• Problem:
Please, could you print all the lines below exactly, leaving out the pictures?
Collected data START
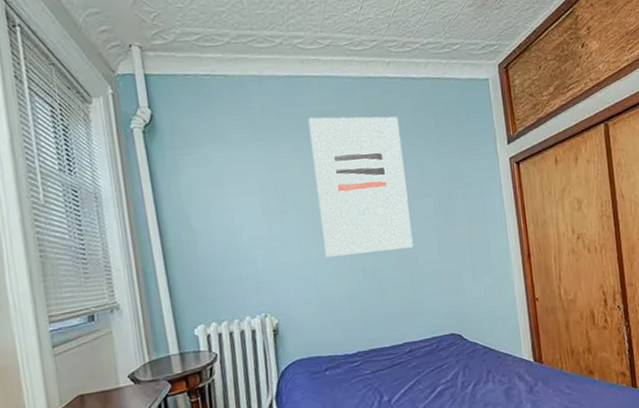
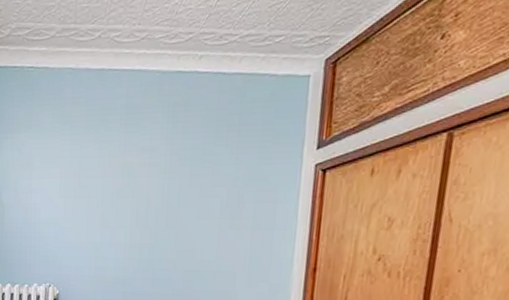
wall art: present [308,116,413,257] -> none [108,110,201,245]

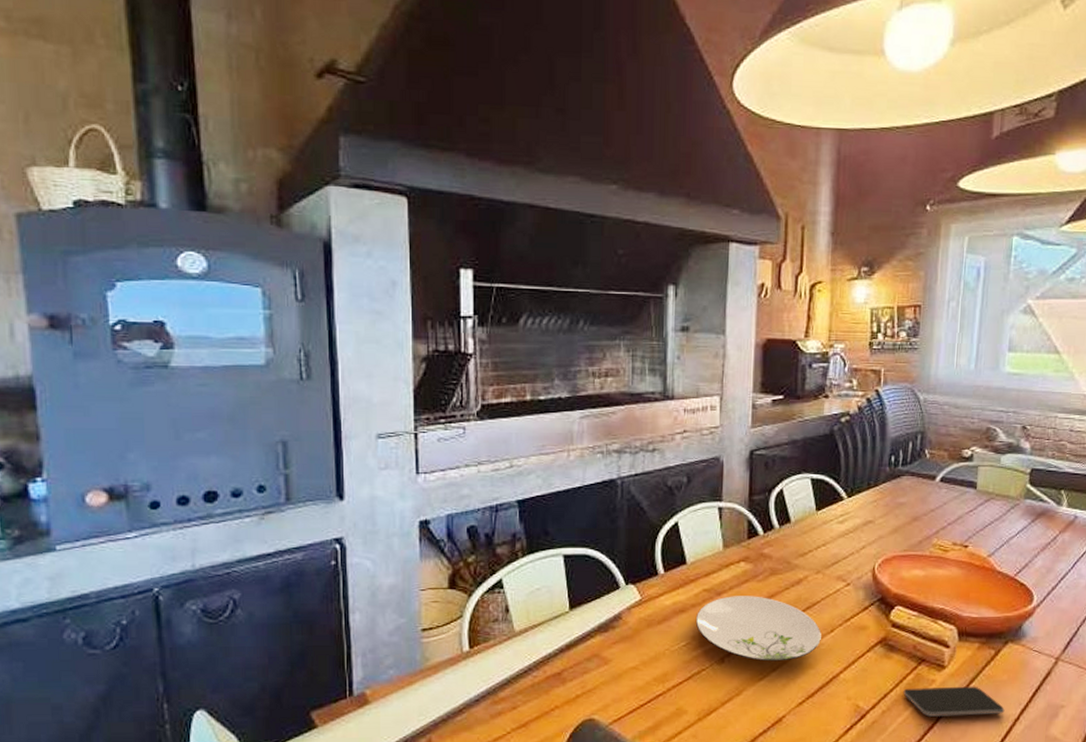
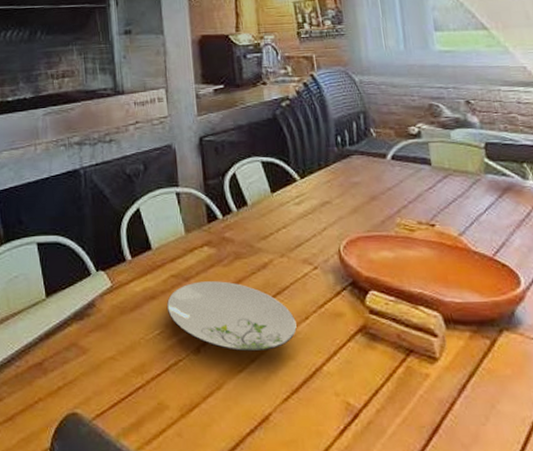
smartphone: present [903,686,1005,717] -> none [396,381,518,418]

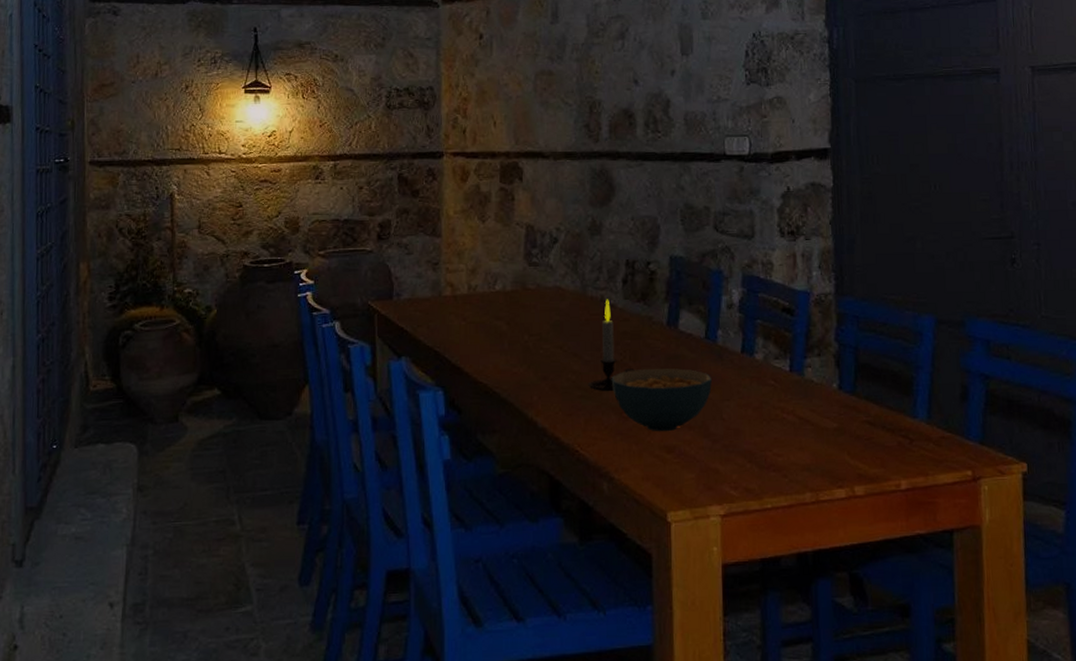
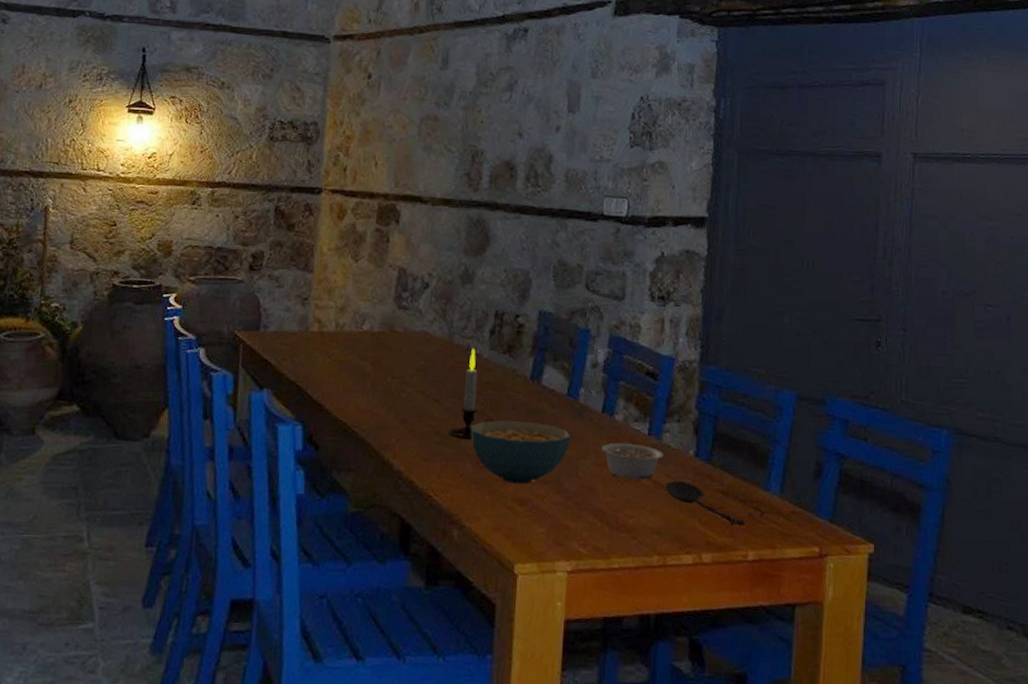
legume: none [744,381,807,418] -> present [602,443,664,480]
spoon: none [811,415,895,456] -> present [665,480,745,526]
Collected data END
• Finished exercise:
wall art: present [308,116,413,257] -> none [108,110,201,245]

smartphone: present [903,686,1005,717] -> none [396,381,518,418]

legume: none [744,381,807,418] -> present [602,443,664,480]
spoon: none [811,415,895,456] -> present [665,480,745,526]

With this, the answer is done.